Du côté de Yoan, le propos est différent. Il a 27 ans, c’est un patient qui a passé énormément d’années en psychiatrie. Nous l’écoutons monologuer, à la fois solaire, inquiétant tout autant que poétique. « Tu es faible, nul. Mais moi je crois au soleil, celui que l’on voit tous les jours. Merci soleil ! »  clame-t-il. Il se raconte et raconte sa maladie, ses voix, sa précarité, sa souffrance, sa solitude, sans nouvelles de ses parents. Séquence essentielle quand, sur la direction du réalisateur, Yoan, en pleine nature, face à l’immensité du ciel, s’adresse à son père « comme s’il était mort » : « Papa je te hais, tu nous as mis dans le noir ». Une simple phrase qui en dit long…

Yoan, 27 ans.

« Élaborer la dramaturgie, c’est un travail d’équilibriste, surtout dans un film où chaque personnage possède son propre univers. Je savais dès le départ que Funambules serait un film mosaïque, un puzzle qui se dessinerait petit à petit pour permettre justement aux spectateurs de faire leur chemin. » – Ilan Klipper

Et puis il y a Marcus, un homme âgé qui vit à domicile avec sa femme dans un bazar insensé, retiré et comme coupé du monde, alors que le monde entier et les choses qui le constituent l’habitent dans un désordre inouï. « Je vous emmerde, je vis là-dedans » s’exclame-t-il, alors que sa femme étouffe : « des choses, des choses, je crève, c’est irrespirable. On ne peut pas faire un pas ! » Marcus, un homme « à la marge », hermétique aux liens et aux contacts, et que Ilan Klipper filme d’abord comme pour un documentaire avant de nous faire basculer peu à peu vers le baroque et l’anormalité. Jean-François, vit lui aussi, dans le désordre, dans la saleté extrême, paradoxalement « bien sur lui ». Ancien danseur, il ne côtoie personne, et « se fout de sa vie ». Mais quand il danse, la beauté resurgit, le regard s’allume. Au milieu des détritus, toute en dysharmonie, la scène est saisissante tant elle montre un monde intérieur qui tente encore la normalité alors qu’il est en ruines.

« Je ne fais pas des films pour changer le monde, je ne me définis pas comme un militant.
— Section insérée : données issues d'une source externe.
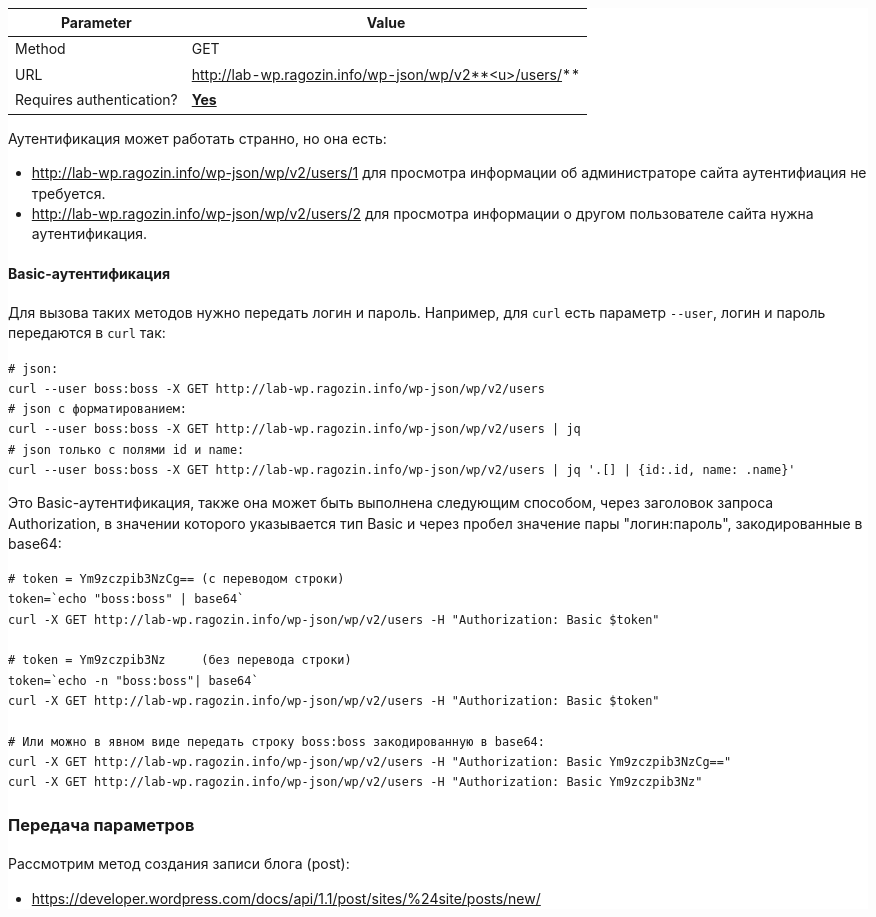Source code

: | Parameter| Value|
| -------- | ---- |
| Method |	GET |
|URL |	http://lab-wp.ragozin.info/wp-json/wp/v2**<u>/users/</u>**|
|Requires authentication? |	<u>**Yes**</u>|

Аутентификация может работать странно, но она есть:

* <http://lab-wp.ragozin.info/wp-json/wp/v2/users/1> для просмотра информации об администраторе сайта аутентифиация не требуется.
* <http://lab-wp.ragozin.info/wp-json/wp/v2/users/2> для просмотра информации о другом пользователе сайта нужна аутентификация.

#### Basic-аутентификация

Для вызова таких методов нужно передать логин и пароль. Например, для `curl` есть параметр `--user`, логин и пароль передаются в `curl` так:

```
# json:
curl --user boss:boss -X GET http://lab-wp.ragozin.info/wp-json/wp/v2/users
# json c форматированием:
curl --user boss:boss -X GET http://lab-wp.ragozin.info/wp-json/wp/v2/users | jq
# json только с полями id и name:
curl --user boss:boss -X GET http://lab-wp.ragozin.info/wp-json/wp/v2/users | jq '.[] | {id:.id, name: .name}'
```

Это Basic-аутентификация, также она может быть выполнена следующим способом, через заголовок запроса Authorization, в значении которого указывается тип Basic и через пробел значение пары "логин:пароль", закодированные в base64:

```
# token = Ym9zczpib3NzCg== (с переводом строки)
token=`echo "boss:boss" | base64`
curl -X GET http://lab-wp.ragozin.info/wp-json/wp/v2/users -H "Authorization: Basic $token"

# token = Ym9zczpib3Nz     (без перевода строки)
token=`echo -n "boss:boss"| base64`
curl -X GET http://lab-wp.ragozin.info/wp-json/wp/v2/users -H "Authorization: Basic $token"

# Или можно в явном виде передать строку boss:boss закодированную в base64:
curl -X GET http://lab-wp.ragozin.info/wp-json/wp/v2/users -H "Authorization: Basic Ym9zczpib3NzCg=="
curl -X GET http://lab-wp.ragozin.info/wp-json/wp/v2/users -H "Authorization: Basic Ym9zczpib3Nz"
```


### Передача параметров

Рассмотрим метод создания записи блога (post):

* <https://developer.wordpress.com/docs/api/1.1/post/sites/%24site/posts/new/>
Mais, malgré tout, au fil du temps, j’aimerais que mes films puissent aider à avoir un peu plus de curiosité envers ceux que je filme. » Ilan Klipper

Jean-François

« Pour moi, explique Ilan Klipper, Funambules n’est pas un film sur la psychiatrie mais sur ces personnes que j’ai rencontrées et sur la manière dont on va rentrer dans leur univers. Ce n’est pas un film sur des patients mais avec eux. D’ailleurs, on les a tous payés comme on paierait les comédiens. Je veux amener les spectateurs à les rencontrer de la même manière que moi j’ai rencontré Aube, Yoan et les autres. Et si Funambules change un peu le regard sur eux, je serai heureux. Car ils ont un point commun : ils sont seuls. C’est pour cela qu’ils m’ont si magnifiquement accueilli ».

Funambules est une docu-fiction singulière qui ne rentre dans aucune case. La caméra nous embarque dans des univers complexes servis par des personnes jouant parfois des personnages tout en restant elles-mêmes. Une sorte de folie ordinaire qui doit conduire le spectateur, d’autant lorsqu’il n’est pas familier de l’univers psychiatrique, à plus de tolérance, d’écoute et d’empathie envers des personnes différentes, très seules dans leurs délires, mais d’une humanité bouleversante.

Bernadette Gonguet

•Funambules, un film d’Ilan Klipper,France, 2020, couleur, 75 min, long-métrage documentaire, en salle le 16 mars 2022.